NexusCrowd will aggregate investors into a single purpose Limited Partnership that invests directly into the real estate providing “beneficial ownership.”  The timeline for the project is to start development in January 2016 and complete by December 2017.  At that point, similar to the structure on other platforms, the limited partnership vehicle created for the financing will be liquidated and dissolved and the investor returns distributed.  The target internal rate of return (IRR) is 15-20%.

A third platform, Open Avenue, is also preparing to launch.   “Currently the real estate investment industry is a “members-only” club, commented CFO and Co-founder Rafael Nicolas Fermin Cota of Open Avenue. “Open Avenue seeks to bridge the gap for individual investors and real estate operators across a variety of properties,” Cota added, “As little as $5,000 is required to invest and Open Avenue makes the entire process seamless and straightforward.”

Fundrise also recently announced that it was opening US real estate deal flow access to Canadian investors but not for developments in Canada.

Related: The Investor’s Guide To Real Estate Crowdfunding

Why is real estate crowdfunding so underdeveloped in Canada?

Given the advantages outlined so far, why is Canadian real estate crowdfunding progressing at baby steps when there is a full out sprint elsewhere?
================================
▶ _TASK TO CARRY OUT_: List every company named in the real estate crowdfunding text.
================================
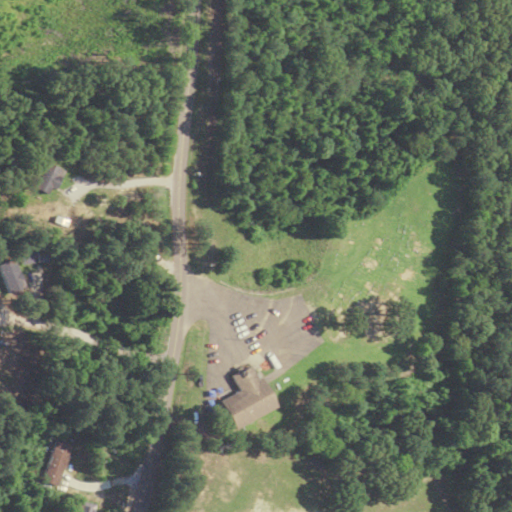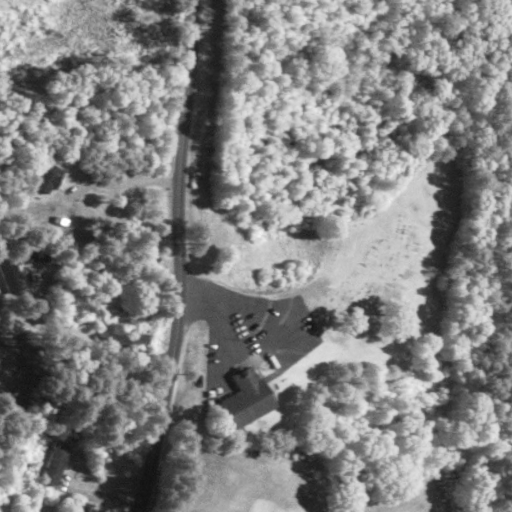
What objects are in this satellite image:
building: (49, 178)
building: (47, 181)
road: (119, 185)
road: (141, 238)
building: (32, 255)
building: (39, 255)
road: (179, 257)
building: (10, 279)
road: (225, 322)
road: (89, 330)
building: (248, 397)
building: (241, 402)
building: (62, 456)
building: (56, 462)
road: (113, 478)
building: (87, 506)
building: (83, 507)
================================
▶ _THE REPLY_: NexusCrowd, Open Avenue, Fundrise